Will Associated seek leave to appeal? If they possibly can, they surely will – that is their standard operating procedure – but legal experts say that in this sort of case, after this sort of judgment, their options will be limited.
So the Sussexes have bitten back, and they have drawn blood. They have successfully defied the controllers and the destroyers. What difference will it make?
The most important is that it reminds the world what the Mail papers really are. They are exposed as cruel, intrusive and reckless with the lives of others – and they break the law. Next time you scroll down the MailOnline ‘sidebar of shame’ remember what is the kind of journalism underpins it.
The Duchess’s victory will also temper the behaviour of papers towards her, though it will not alter their hostility. These papers don’t care about paying damages – English courts award victims relatively paltry sums – but they prefer not to be exposed as lawbreakers.
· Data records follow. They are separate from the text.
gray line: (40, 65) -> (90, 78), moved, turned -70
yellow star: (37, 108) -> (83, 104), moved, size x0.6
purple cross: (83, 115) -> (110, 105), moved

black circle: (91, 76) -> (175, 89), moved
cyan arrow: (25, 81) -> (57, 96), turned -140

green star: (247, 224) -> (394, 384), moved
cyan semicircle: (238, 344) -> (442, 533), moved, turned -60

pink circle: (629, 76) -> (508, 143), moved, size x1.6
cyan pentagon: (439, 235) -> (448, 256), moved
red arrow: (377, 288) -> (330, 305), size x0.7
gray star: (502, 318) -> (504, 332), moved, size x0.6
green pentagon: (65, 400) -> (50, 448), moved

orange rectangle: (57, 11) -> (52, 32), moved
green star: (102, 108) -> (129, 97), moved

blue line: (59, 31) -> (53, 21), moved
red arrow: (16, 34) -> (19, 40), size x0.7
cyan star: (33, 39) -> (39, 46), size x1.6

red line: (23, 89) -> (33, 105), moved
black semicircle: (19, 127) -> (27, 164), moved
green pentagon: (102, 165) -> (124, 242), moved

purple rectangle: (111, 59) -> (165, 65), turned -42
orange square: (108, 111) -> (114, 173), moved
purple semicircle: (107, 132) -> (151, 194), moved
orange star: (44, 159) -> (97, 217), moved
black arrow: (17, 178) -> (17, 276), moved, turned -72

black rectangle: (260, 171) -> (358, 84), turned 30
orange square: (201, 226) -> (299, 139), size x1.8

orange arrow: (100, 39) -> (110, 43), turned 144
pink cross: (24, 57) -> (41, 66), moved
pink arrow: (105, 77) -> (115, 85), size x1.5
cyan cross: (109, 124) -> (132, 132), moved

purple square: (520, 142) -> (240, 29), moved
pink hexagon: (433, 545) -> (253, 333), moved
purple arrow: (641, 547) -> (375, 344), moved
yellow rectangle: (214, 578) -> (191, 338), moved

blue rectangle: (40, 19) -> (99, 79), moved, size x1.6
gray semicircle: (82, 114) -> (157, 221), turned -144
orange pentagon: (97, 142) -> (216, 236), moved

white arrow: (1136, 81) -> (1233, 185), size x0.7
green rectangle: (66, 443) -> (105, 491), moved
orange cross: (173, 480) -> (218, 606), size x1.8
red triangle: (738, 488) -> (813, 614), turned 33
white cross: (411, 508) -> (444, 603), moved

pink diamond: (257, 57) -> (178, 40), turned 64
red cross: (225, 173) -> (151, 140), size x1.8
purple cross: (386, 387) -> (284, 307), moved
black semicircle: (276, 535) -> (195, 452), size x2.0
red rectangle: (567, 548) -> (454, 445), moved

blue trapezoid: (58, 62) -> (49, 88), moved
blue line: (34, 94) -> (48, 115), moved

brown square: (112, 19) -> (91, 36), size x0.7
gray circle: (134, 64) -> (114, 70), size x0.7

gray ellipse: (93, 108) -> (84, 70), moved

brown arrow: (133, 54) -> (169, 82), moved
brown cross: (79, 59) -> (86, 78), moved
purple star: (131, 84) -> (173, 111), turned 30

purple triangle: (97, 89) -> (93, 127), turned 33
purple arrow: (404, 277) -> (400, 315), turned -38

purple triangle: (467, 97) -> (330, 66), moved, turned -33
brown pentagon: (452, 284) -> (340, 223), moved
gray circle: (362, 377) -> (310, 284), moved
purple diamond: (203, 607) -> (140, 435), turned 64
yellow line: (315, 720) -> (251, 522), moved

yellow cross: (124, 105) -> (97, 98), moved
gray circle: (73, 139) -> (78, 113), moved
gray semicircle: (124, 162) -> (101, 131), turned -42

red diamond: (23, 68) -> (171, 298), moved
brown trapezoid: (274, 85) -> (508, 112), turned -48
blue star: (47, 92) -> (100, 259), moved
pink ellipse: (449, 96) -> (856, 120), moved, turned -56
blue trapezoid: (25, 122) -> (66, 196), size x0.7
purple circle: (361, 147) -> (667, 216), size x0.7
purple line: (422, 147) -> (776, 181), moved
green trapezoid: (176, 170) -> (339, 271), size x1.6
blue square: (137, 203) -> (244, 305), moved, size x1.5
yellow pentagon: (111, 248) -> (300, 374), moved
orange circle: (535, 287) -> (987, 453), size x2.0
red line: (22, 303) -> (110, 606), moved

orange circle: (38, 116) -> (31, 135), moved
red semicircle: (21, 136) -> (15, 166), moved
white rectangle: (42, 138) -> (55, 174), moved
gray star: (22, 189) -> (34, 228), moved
They will be more careful, and they will concentrate on kinds of abuse that are not actionable.
This is also an important moment for the women who are so often the targets of press monstering in Britain. A year ago the television presenter Caroline Flack took her own life after enduring months of hostile treatment from papers fully aware that her mental health was fragile.
The actor Sienna Miller and the singer Charlotte Church told the Leveson Inquiry of their experiences at the hands of newspapers that were determined to incite hatred towards them.
Another actor, Caroline Quentin, recently described how she has still not fully recovered from the effects of newspaper harassment and intrusion 20 years after the event. It damaged her relationships with her father, her mother and a sister, she said. ‘And it’s vile, actually. It’s vile to know that some shitty little man in a dirty raincoat knows all your medical history, your private stuff, whether or not you are going to have a baby or miscarry a baby.’
It is extremely rare for a woman target to hold her attackers to account, not least because very few can afford to. By defeating the Mail papers the Duchess of Sussex may not have opened a path towards wider justice, but she has at least altered the terms of the debate.